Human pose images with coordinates
*** Block opens ***
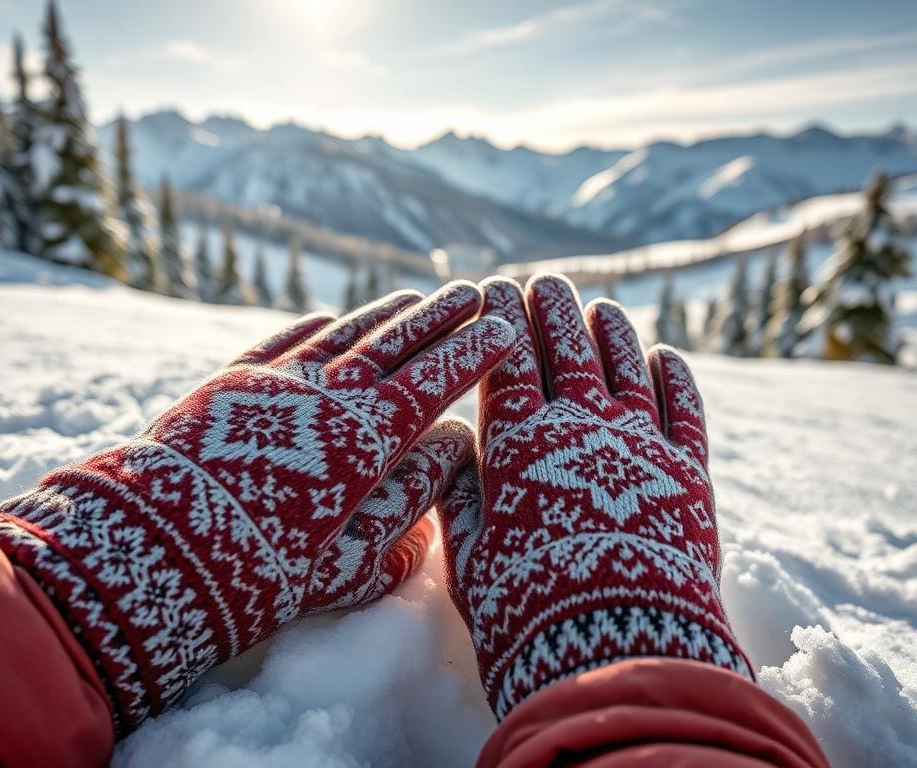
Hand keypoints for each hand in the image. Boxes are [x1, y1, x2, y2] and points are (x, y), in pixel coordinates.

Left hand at [0, 284, 514, 730]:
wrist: (158, 551)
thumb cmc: (264, 569)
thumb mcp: (352, 558)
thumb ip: (411, 499)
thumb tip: (451, 447)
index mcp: (364, 437)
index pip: (434, 380)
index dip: (472, 352)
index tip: (501, 327)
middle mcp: (327, 394)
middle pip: (397, 343)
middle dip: (441, 317)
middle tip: (474, 293)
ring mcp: (278, 381)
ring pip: (346, 334)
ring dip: (386, 313)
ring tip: (416, 296)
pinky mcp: (232, 381)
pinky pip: (284, 341)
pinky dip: (314, 326)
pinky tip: (332, 317)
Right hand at [438, 274, 751, 719]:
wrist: (617, 646)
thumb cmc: (527, 609)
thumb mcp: (470, 559)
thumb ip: (461, 498)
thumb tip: (453, 453)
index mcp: (520, 445)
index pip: (506, 363)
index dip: (500, 322)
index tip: (494, 289)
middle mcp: (579, 428)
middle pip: (566, 349)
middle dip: (552, 309)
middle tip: (546, 282)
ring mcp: (638, 443)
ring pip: (624, 364)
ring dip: (610, 330)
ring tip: (600, 307)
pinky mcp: (687, 470)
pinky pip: (683, 407)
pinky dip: (674, 377)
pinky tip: (664, 355)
*** Block closes ***
Aim of the task:
Lines before the one containing "Left hand at" are to be left out; that line and every line after it through the end of the data should be copied exactly.

Task output:
Left hand at [0, 284, 514, 730]:
wrist: (158, 551)
thumb cmc: (264, 569)
thumb mcp: (352, 558)
thumb ip: (411, 499)
thumb tip: (451, 447)
index mcp: (364, 437)
index pip: (434, 380)
index dip: (472, 352)
index tip: (501, 327)
middle mcp: (327, 394)
middle pip: (397, 343)
middle dip: (441, 317)
middle tip: (474, 293)
ring mcp: (278, 381)
ring pip: (346, 334)
ring dip: (386, 313)
ring tip: (416, 296)
pinky mcp: (232, 381)
pinky pip: (284, 341)
pinky dip: (314, 326)
pinky tip: (332, 317)
Right hand at [438, 274, 751, 719]:
wrist: (617, 646)
thumb cmc: (527, 609)
thumb mcp: (470, 559)
thumb ip: (461, 498)
thumb tip: (453, 453)
index mcp: (520, 445)
index pip: (506, 363)
index dip: (500, 322)
index tip: (494, 289)
middle mcp: (579, 428)
middle pip: (566, 349)
middle dip: (552, 309)
middle tip: (546, 282)
ring mcp: (638, 443)
ring pip: (624, 364)
ring dip: (610, 330)
ring tip: (600, 307)
pinky mcp: (687, 470)
pinky pip: (683, 407)
pinky dip: (674, 377)
pinky tip: (664, 355)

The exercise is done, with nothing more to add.